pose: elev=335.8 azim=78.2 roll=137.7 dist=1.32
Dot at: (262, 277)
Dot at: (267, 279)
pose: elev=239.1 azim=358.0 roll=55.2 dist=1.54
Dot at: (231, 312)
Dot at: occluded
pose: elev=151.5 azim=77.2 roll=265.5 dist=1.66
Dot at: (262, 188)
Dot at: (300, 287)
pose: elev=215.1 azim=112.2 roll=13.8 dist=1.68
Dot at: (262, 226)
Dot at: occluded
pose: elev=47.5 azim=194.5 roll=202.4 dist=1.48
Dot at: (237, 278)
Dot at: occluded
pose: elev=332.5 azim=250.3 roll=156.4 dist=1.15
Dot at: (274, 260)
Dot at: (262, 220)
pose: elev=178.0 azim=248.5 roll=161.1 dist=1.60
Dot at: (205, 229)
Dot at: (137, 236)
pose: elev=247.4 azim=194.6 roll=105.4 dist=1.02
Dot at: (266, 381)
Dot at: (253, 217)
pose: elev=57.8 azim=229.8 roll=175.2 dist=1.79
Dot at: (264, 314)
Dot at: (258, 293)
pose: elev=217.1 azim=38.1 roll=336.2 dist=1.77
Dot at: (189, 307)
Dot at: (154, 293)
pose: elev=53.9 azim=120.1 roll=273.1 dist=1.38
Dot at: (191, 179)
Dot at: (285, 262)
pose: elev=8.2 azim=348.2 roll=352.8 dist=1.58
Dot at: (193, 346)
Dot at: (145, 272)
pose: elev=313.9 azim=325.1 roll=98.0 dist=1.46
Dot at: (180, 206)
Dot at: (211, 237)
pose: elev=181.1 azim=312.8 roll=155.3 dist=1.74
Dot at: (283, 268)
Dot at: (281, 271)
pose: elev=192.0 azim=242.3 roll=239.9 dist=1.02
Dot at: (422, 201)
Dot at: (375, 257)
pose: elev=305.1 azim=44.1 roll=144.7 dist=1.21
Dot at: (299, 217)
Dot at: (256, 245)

====================

# What is expected
Can you copy out every line of the entries above, character for character, with nothing changed?

# Solved problem
pose: elev=335.8 azim=78.2 roll=137.7 dist=1.32
Dot at: (262, 277)
Dot at: (267, 279)
pose: elev=239.1 azim=358.0 roll=55.2 dist=1.54
Dot at: (231, 312)
Dot at: occluded
pose: elev=151.5 azim=77.2 roll=265.5 dist=1.66
Dot at: (262, 188)
Dot at: (300, 287)
pose: elev=215.1 azim=112.2 roll=13.8 dist=1.68
Dot at: (262, 226)
Dot at: occluded
pose: elev=47.5 azim=194.5 roll=202.4 dist=1.48
Dot at: (237, 278)
Dot at: occluded
pose: elev=332.5 azim=250.3 roll=156.4 dist=1.15
Dot at: (274, 260)
Dot at: (262, 220)
pose: elev=178.0 azim=248.5 roll=161.1 dist=1.60
Dot at: (205, 229)
Dot at: (137, 236)
pose: elev=247.4 azim=194.6 roll=105.4 dist=1.02
Dot at: (266, 381)
Dot at: (253, 217)
pose: elev=57.8 azim=229.8 roll=175.2 dist=1.79
Dot at: (264, 314)
Dot at: (258, 293)
pose: elev=217.1 azim=38.1 roll=336.2 dist=1.77
Dot at: (189, 307)
Dot at: (154, 293)
pose: elev=53.9 azim=120.1 roll=273.1 dist=1.38
Dot at: (191, 179)
Dot at: (285, 262)
pose: elev=8.2 azim=348.2 roll=352.8 dist=1.58
Dot at: (193, 346)
Dot at: (145, 272)
pose: elev=313.9 azim=325.1 roll=98.0 dist=1.46
Dot at: (180, 206)
Dot at: (211, 237)
pose: elev=181.1 azim=312.8 roll=155.3 dist=1.74
Dot at: (283, 268)
Dot at: (281, 271)
pose: elev=192.0 azim=242.3 roll=239.9 dist=1.02
Dot at: (422, 201)
Dot at: (375, 257)
pose: elev=305.1 azim=44.1 roll=144.7 dist=1.21
Dot at: (299, 217)
Dot at: (256, 245)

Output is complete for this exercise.